Le conjoint prendra tous les effets personnels (véhicule compris), selon ce qui est communément admis (test objectif) et selon les circonstances (test subjectif), ils appartiennent au ménage.

Les règles suivantes s’appliquent aux biens restants :

  • Le testateur a laissé des enfants ou leurs descendants (petits-enfants, arrière-petits-enfants, etc.)

Le conjoint – hérite de 50 % des biens et le reste est divisé selon les règles des degrés de proximité.

  • Le testateur laisse ses parents derrière lui

Le conjoint – hérite de 50 % des biens et le reste est divisé selon les règles des degrés de proximité.

  • Le testateur laisse derrière lui des frères et sœurs et leurs descendants (nièces et neveux, etc.)

Le conjoint – hérite de 66% de la succession et le reste est divisé selon les règles des degrés de proximité.

  • Le testateur laisse derrière lui des parents de parents (grands-parents)

Le conjoint hérite de 66% de la succession et le reste est divisé selon les règles des cercles de proximité

  • Le testateur ne laisse derrière lui aucun des héritiers mentionnés ci-dessus

Le conjoint hérite de 100% de la succession

Lorsque le testateur laisse derrière lui des frères et sœurs, ou leurs descendants ou grands-parents, le conjoint héritera en outre, du lieu de résidence du couple (le cas échéant) lorsque les deux conditions suivantes sont réunies :

  • Le couple a été marié pendant au moins trois ans
  • Le couple vivait dans la résidence au moment où le testateur est décédé

LES DROITS DU CONJOINT EN VERTU DU LIEN CONJUGAL

Les droits du conjoint en vertu du lien conjugal (tel qu’un contrat de mariage) seront déduits de la part de la succession à laquelle le conjoint a droit.
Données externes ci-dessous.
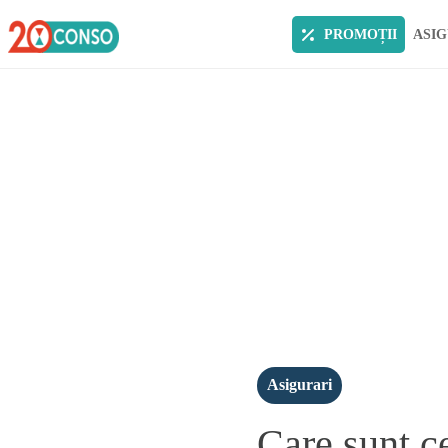
PROMOȚII
ASIG
Asigurari
Care sunt c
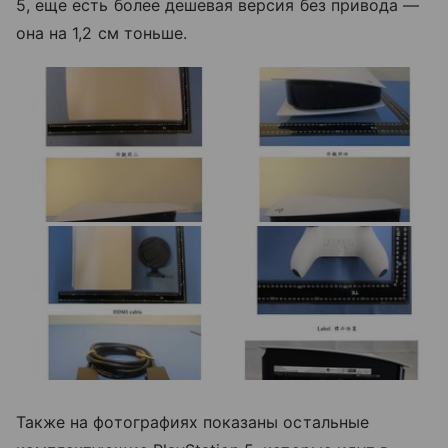
5, еще есть более дешевая версия без привода —
она на 1,2 см тоньше.
Также на фотографиях показаны остальные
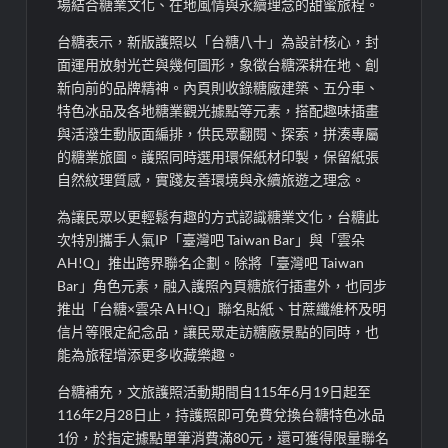
場結合糖業文化、在地風情與永續理念的甜蜜旅程。
台糖表示，新版護照以「台糖八十」為設計核心，封
面運用放射光芒與幾何圖形，象徵台糖深耕在地、創
新向前的品牌精神。內頁則收錄糖廠建築、五分車、
特色冰品及各地糖業觀光據點等元素，搭配趣味插畫
與活潑生動版面編排，供民眾翻閱、探索，拼湊專屬
的糖業旅圖。護照同時選用環保紙材印製，保留紙張
自然紋理質感，實踐友善環境與永續旅遊之理念。
為讓民眾以更輕鬆有趣的方式認識糖業文化，台糖此
次特別攜手人氣IP「臺灣吧 Taiwan Bar」與「雲朵
AH!Q」推出跨界聯名企劃。除將「臺灣吧 Taiwan
Bar」角色元素，融入護照內頁糖旅行插畫外，也同步
推出「台糖×雲朵ＡH!Q」聯名貼紙、甘蔗纖維杯及明
信片等限定紀念品，讓民眾走訪糖廠景點的同時，也
能為旅程增添更多收藏樂趣。
台糖補充，文旅護照活動期間自115年6月19日起至
116年2月28日止，持護照即可免費兌換台糖特色冰品
1份，於指定據點單筆消費滿80元，還可獲得限量聯名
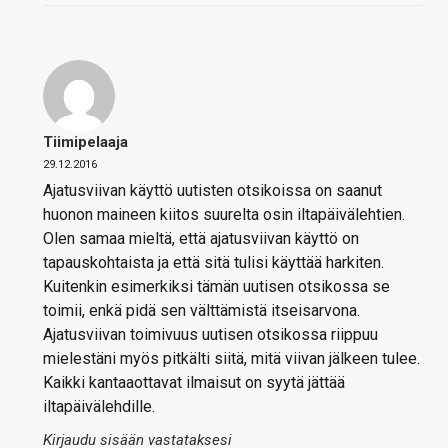
Tiimipelaaja
29.12.2016
Ajatusviivan käyttö uutisten otsikoissa on saanut
huonon maineen kiitos suurelta osin iltapäivälehtien.
Olen samaa mieltä, että ajatusviivan käyttö on
tapauskohtaista ja että sitä tulisi käyttää harkiten.
Kuitenkin esimerkiksi tämän uutisen otsikossa se
toimii, enkä pidä sen välttämistä itseisarvona.
Ajatusviivan toimivuus uutisen otsikossa riippuu
mielestäni myös pitkälti siitä, mitä viivan jälkeen tulee.
Kaikki kantaaottavat ilmaisut on syytä jättää
iltapäivälehdille.
Kirjaudu sisään vastataksesi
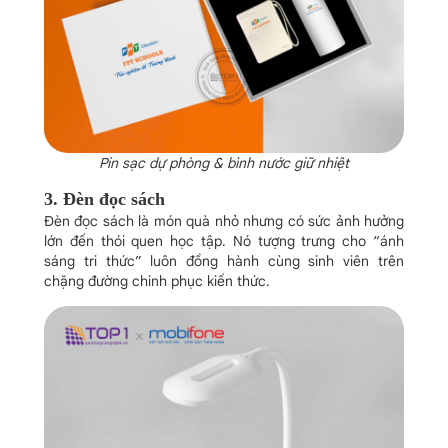
Pin sạc dự phòng & bình nước giữ nhiệt
3. Đèn đọc sách
Đèn đọc sách là món quà nhỏ nhưng có sức ảnh hưởng
lớn đến thói quen học tập. Nó tượng trưng cho “ánh
sáng tri thức” luôn đồng hành cùng sinh viên trên
chặng đường chinh phục kiến thức.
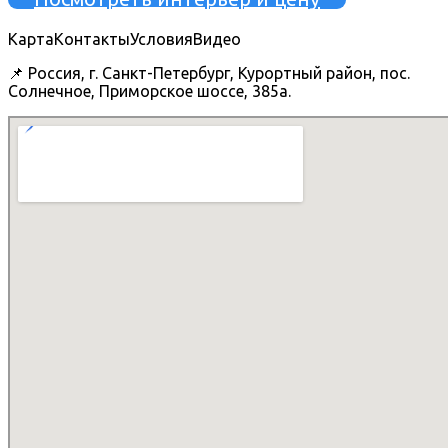
Карта
Контакты
Условия
Видео
📌 Россия, г. Санкт-Петербург, Курортный район, пос.
Солнечное, Приморское шоссе, 385а.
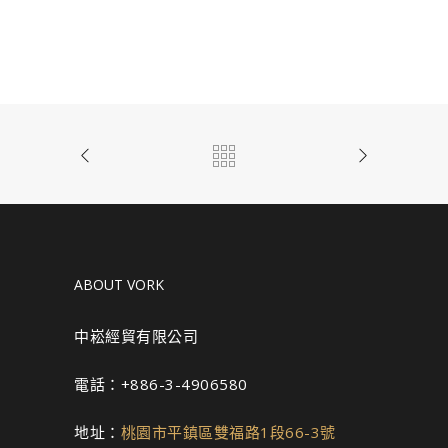
ABOUT VORK
中崧經貿有限公司
電話：+886-3-4906580
地址：
桃園市平鎮區雙福路1段66-3號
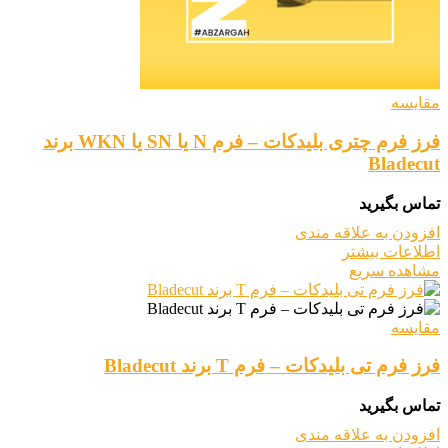
مقایسه
فرز فرم چتری بلیدکات – فرم N یا SN یا WKN برند
Bladecut
تماس بگیرید
افزودن به علاقه مندی
اطلاعات بیشتر
مشاهده سریع
مقایسه
فرز فرم تی بلیدکات – فرم T برند Bladecut
تماس بگیرید
افزودن به علاقه مندی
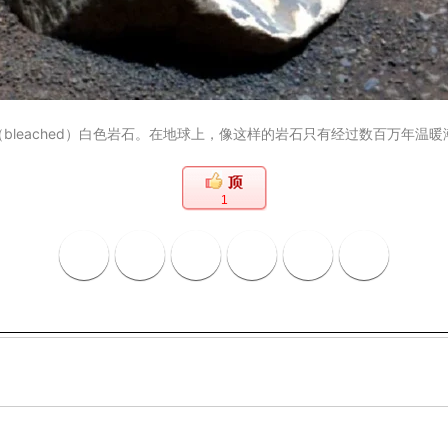
leached）白色岩石。在地球上，像这样的岩石只有经过数百万年温暖潮
1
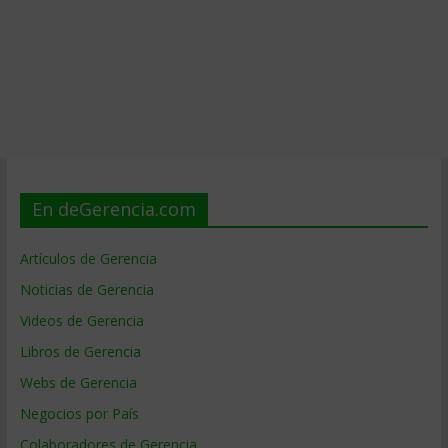
En deGerencia.com
Artículos de Gerencia
Noticias de Gerencia
Videos de Gerencia
Libros de Gerencia
Webs de Gerencia
Negocios por País
Colaboradores de Gerencia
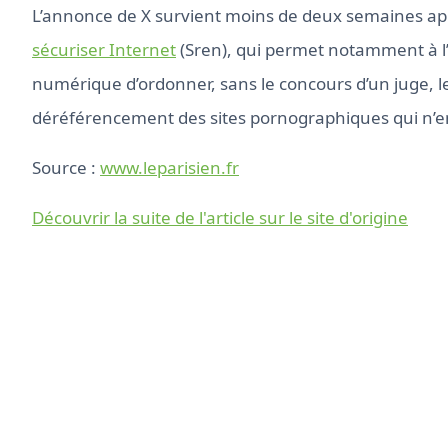
L’annonce de X survient moins de deux semaines a
sécuriser Internet
(Sren), qui permet notamment à l’A
numérique d’ordonner, sans le concours d’un juge, le
déréférencement des sites pornographiques qui n’e
Source :
www.leparisien.fr
Découvrir la suite de l'article sur le site d'origine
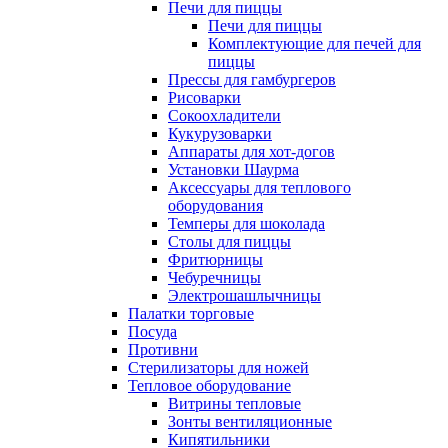
Печи для пиццы
Печи для пиццы
Комплектующие для печей для
пиццы
Прессы для гамбургеров
Рисоварки
Сокоохладители
Кукурузоварки
Аппараты для хот-догов
Установки Шаурма
Аксессуары для теплового
оборудования
Темперы для шоколада
Столы для пиццы
Фритюрницы
Чебуречницы
Электрошашлычницы
Палатки торговые
Посуда
Противни
Стерилизаторы для ножей
Тепловое оборудование
Витрины тепловые
Зонты вентиляционные
Кипятильники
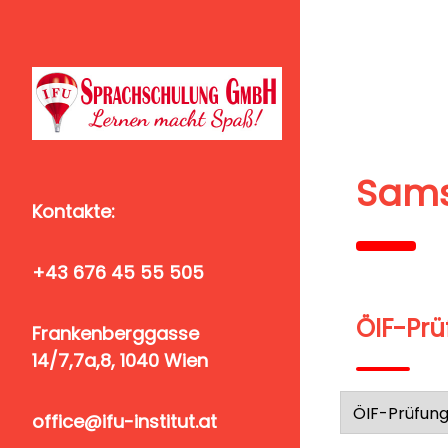
Sams
Kontakte:
+43 676 45 55 505
ÖIF-Prü
Frankenberggasse
14/7,7a,8, 1040 Wien
office@ifu-institut.at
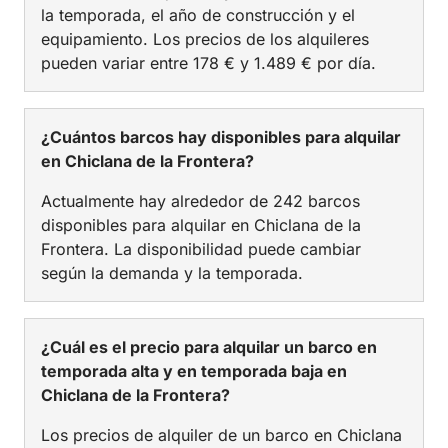
la temporada, el año de construcción y el
equipamiento. Los precios de los alquileres
pueden variar entre 178 € y 1.489 € por día.
¿Cuántos barcos hay disponibles para alquilar
en Chiclana de la Frontera?
Actualmente hay alrededor de 242 barcos
disponibles para alquilar en Chiclana de la
Frontera. La disponibilidad puede cambiar
según la demanda y la temporada.
¿Cuál es el precio para alquilar un barco en
temporada alta y en temporada baja en
Chiclana de la Frontera?
Los precios de alquiler de un barco en Chiclana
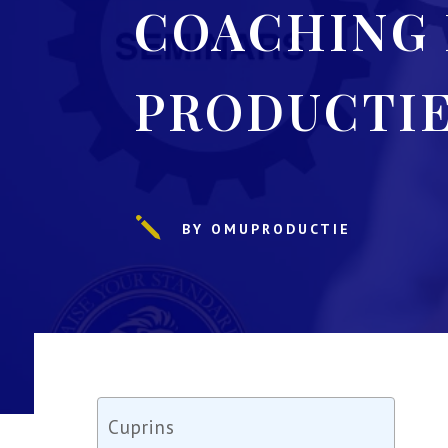
COACHING 
PRODUCTIE
j
BY OMUPRODUCTIE
Cuprins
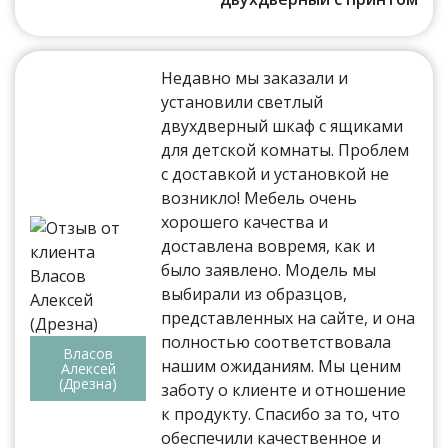
Недавно мы заказали и
установили светлый
двухдверный шкаф с ящиками
для детской комнаты. Проблем
с доставкой и установкой не
возникло! Мебель очень
хорошего качества и
доставлена вовремя, как и
было заявлено. Модель мы
выбирали из образцов,
представленных на сайте, и она
полностью соответствовала
Власов
нашим ожиданиям. Мы ценим
Алексей
(Дрезна)
заботу о клиенте и отношение
к продукту. Спасибо за то, что
обеспечили качественное и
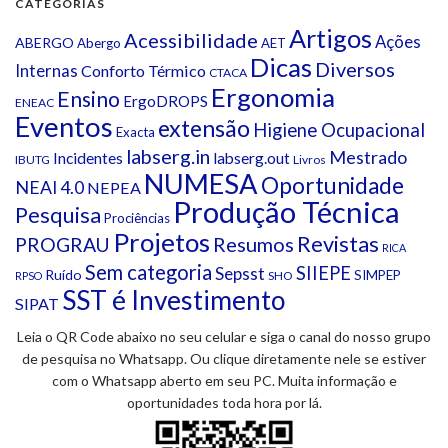
CATEGORIAS
Artigos
Acessibilidade
Ações
ABERGO
Abergo
AET
Dicas
Diversos
Internas
Conforto Térmico
CTACA
Ergonomia
Ensino
ErgoDROPS
ENEAC
Eventos
extensão
Higiene Ocupacional
Exacta
labserg.in
Mestrado
Incidentes
labserg.out
IBUTG
Livros
NUMESA
Oportunidade
NEAI 4.0
NEPEA
Produção Técnica
Pesquisa
Prociências
Projetos
Revistas
Resumos
PROGRAU
RICA
Sem categoria
SIIEPE
Sepsst
Ruído
SIMPEP
SHO
RPSO
SST é Investimento
SIPAT
Leia o QR Code abaixo no seu celular e siga o canal do nosso grupo
de pesquisa no Whatsapp. Ou clique diretamente nele se estiver
com o Whatsapp aberto em seu PC. Muita informação e
oportunidades toda hora por lá.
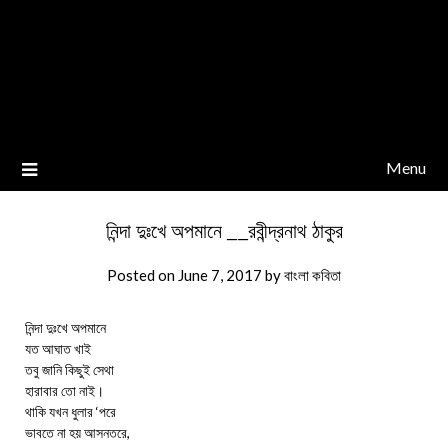
Menu
নিন্দা দুঃখে অপমানে __রবীন্দ্রনাথ ঠাকুর
Posted on
June 7, 2017
by
বাংলা কবিতা
নিন্দা দুঃখে অপমানে
যত আঘাত খাই
তবু জানি কিছুই সেথা
হারাবার তো নাই।
থাকি যখন ধুলার ‘পরে
ভাবতে না হয় আসনতরে,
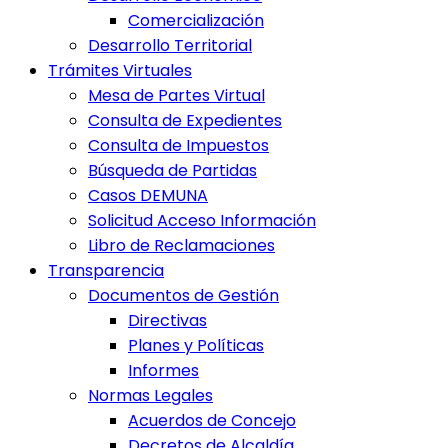
Comercialización
Desarrollo Territorial
Trámites Virtuales
Mesa de Partes Virtual
Consulta de Expedientes
Consulta de Impuestos
Búsqueda de Partidas
Casos DEMUNA
Solicitud Acceso Información
Libro de Reclamaciones
Transparencia
Documentos de Gestión
Directivas
Planes y Políticas
Informes
Normas Legales
Acuerdos de Concejo
Decretos de Alcaldía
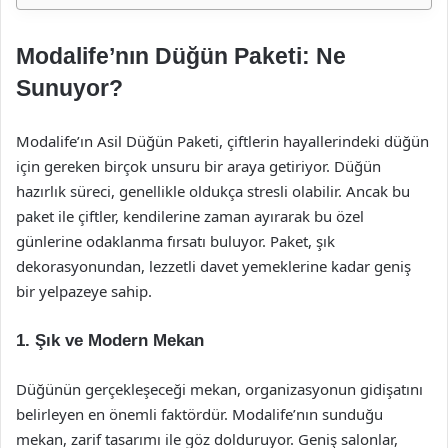
Modalife’nın Düğün Paketi: Ne
Sunuyor?
Modalife’ın Asil Düğün Paketi, çiftlerin hayallerindeki düğün
için gereken birçok unsuru bir araya getiriyor. Düğün
hazırlık süreci, genellikle oldukça stresli olabilir. Ancak bu
paket ile çiftler, kendilerine zaman ayırarak bu özel
günlerine odaklanma fırsatı buluyor. Paket, şık
dekorasyonundan, lezzetli davet yemeklerine kadar geniş
bir yelpazeye sahip.
1. Şık ve Modern Mekan
Düğünün gerçekleşeceği mekan, organizasyonun gidişatını
belirleyen en önemli faktördür. Modalife’nın sunduğu
mekan, zarif tasarımı ile göz dolduruyor. Geniş salonlar,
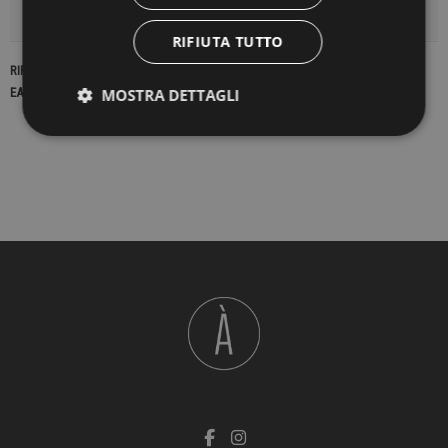
DETTAGLI DEL PRODOTTO
RIFIUTA TUTTO
RIFERIMENTO
16983
MOSTRA DETTAGLI
EAN13
2900000198975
Cependant, les droits suivants ne seront pas déduits de la part de la succession du conjoint, bien qu’ils résultent du lien conjugal :

LES DROITS D’UN HÉRITIER DÉCHU ET D’UN HÉRITIER QUI A RENONCÉ À SES DROITS

Dans le cas d’un héritier déchu de ses droits (qui a intentionnellement causé ou tenté de causer le décès du testateur), ou pour l’héritier qui a renoncé à sa part de la succession (pas au profit du conjoint/frère/sœur/ou enfant du testateur), leurs droits seront répartis entre les différents héritiers selon les règles des degrés de proximité.

LE DROIT DE L’ÉTAT À HÉRITER EN L’ABSENCE D’HÉRITIERS

Lorsque le testateur n’a aucun héritier, selon les règles des degrés de proximité, l’État hérite de sa succession. L’État mettra les biens de la succession au profit de l’éducation, des sciences, de la santé et des services sociaux.